-cieszę się że w końcu jesteście razem- przemówiłam gdy trochę już się uspokoili -Rawhay- mówiłam patrząc prosto w oczy wilczycy -nie wiem co stało się z Nakidaiem, ale również niepokoi mnie jego zniknięcie. Obiecuje że zajmę się tą sprawą i dam ci znać, jak tylko czegoś się dowiem- zakończyłam puszczając do niej oczko
-dziękuję Minx, dzięki tej rozmowie i powrotowi Mohadu czuje się już znacznie lepiej. Tak bardzo za nim tęskniłam.- Wilczyca z czułością spojrzała na swojego smoka. Wiedziałam, że wszystko jest już w porządku i mogę zostawić Rawhay bezpiecznie z jej towarzyszem.

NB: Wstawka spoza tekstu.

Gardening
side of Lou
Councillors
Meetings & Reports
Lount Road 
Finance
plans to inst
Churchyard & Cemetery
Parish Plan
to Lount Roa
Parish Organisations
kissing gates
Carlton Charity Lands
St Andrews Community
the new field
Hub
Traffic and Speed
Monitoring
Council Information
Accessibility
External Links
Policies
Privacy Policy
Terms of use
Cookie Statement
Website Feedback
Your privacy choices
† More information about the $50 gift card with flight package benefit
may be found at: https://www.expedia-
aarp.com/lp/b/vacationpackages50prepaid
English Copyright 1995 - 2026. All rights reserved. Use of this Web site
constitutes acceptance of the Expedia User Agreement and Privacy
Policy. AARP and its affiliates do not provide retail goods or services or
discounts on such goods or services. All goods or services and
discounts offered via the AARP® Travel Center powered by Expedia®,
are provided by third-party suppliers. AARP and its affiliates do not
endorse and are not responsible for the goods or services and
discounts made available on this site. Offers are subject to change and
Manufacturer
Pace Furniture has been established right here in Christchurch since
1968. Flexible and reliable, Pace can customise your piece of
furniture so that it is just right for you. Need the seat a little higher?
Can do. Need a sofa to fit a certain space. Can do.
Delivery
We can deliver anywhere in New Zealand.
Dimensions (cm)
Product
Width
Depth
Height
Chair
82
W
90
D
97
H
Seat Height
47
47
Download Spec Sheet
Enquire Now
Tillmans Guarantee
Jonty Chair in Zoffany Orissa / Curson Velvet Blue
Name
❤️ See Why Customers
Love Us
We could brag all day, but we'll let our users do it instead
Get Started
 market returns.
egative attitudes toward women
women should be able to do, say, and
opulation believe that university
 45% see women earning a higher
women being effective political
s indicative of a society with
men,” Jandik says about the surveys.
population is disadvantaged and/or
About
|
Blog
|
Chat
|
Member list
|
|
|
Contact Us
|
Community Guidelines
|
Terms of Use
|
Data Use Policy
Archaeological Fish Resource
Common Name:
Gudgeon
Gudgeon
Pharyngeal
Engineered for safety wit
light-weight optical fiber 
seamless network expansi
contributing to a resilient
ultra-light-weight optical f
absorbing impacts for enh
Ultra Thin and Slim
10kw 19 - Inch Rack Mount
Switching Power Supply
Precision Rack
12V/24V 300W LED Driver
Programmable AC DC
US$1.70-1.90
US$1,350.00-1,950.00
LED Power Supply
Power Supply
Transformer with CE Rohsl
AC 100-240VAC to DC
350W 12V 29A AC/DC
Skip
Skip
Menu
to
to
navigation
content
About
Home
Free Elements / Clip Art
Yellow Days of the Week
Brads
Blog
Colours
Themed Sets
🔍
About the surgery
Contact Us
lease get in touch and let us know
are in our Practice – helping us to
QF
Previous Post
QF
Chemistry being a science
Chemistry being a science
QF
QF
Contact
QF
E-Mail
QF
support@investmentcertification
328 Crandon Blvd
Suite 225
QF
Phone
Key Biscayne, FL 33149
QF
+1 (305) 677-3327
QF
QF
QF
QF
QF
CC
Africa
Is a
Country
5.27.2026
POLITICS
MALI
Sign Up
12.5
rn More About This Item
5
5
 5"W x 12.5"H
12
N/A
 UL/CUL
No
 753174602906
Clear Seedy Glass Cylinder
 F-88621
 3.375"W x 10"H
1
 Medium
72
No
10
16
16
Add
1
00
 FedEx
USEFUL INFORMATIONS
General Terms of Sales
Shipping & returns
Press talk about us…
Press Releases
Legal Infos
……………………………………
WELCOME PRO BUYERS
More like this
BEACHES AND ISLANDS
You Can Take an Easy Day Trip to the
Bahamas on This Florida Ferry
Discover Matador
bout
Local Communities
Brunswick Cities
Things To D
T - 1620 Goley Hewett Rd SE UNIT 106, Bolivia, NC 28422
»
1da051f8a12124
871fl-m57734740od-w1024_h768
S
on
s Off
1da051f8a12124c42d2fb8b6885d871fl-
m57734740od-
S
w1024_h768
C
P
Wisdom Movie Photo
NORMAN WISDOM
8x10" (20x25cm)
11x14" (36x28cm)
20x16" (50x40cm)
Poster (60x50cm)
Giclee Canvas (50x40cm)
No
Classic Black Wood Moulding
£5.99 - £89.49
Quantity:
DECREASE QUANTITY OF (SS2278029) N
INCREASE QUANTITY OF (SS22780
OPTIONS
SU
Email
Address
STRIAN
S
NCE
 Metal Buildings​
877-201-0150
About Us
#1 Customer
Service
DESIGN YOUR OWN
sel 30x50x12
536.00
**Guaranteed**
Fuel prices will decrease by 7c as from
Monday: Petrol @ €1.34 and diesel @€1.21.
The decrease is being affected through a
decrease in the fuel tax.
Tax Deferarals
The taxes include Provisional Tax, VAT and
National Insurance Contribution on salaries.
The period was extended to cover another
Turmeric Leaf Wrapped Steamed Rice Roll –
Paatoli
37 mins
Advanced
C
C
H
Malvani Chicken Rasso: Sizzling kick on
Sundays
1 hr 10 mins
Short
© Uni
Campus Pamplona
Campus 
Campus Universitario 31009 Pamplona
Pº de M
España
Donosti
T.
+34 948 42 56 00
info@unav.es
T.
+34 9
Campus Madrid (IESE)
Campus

-Muszę cię jeszcze przed odejściem o coś spytać Raw. Pamiętasz spotkanie nad wodospadem? czy wyczułaś tam czyjąś obecność, albo widziałaś lub słyszałaś coś niepokojącego?- wilczyca na chwilę się zmieszała i spuściła wzrok jakby bijąc się w myślach sama ze sobą. Miałam ochotę poczytać jej w myślach, na pewno było by to łatwiejsze ale chciałam być uczciwa wobec członkini stada i uszanować jej prywatność. Cierpliwie czekałam więc na odpowiedz.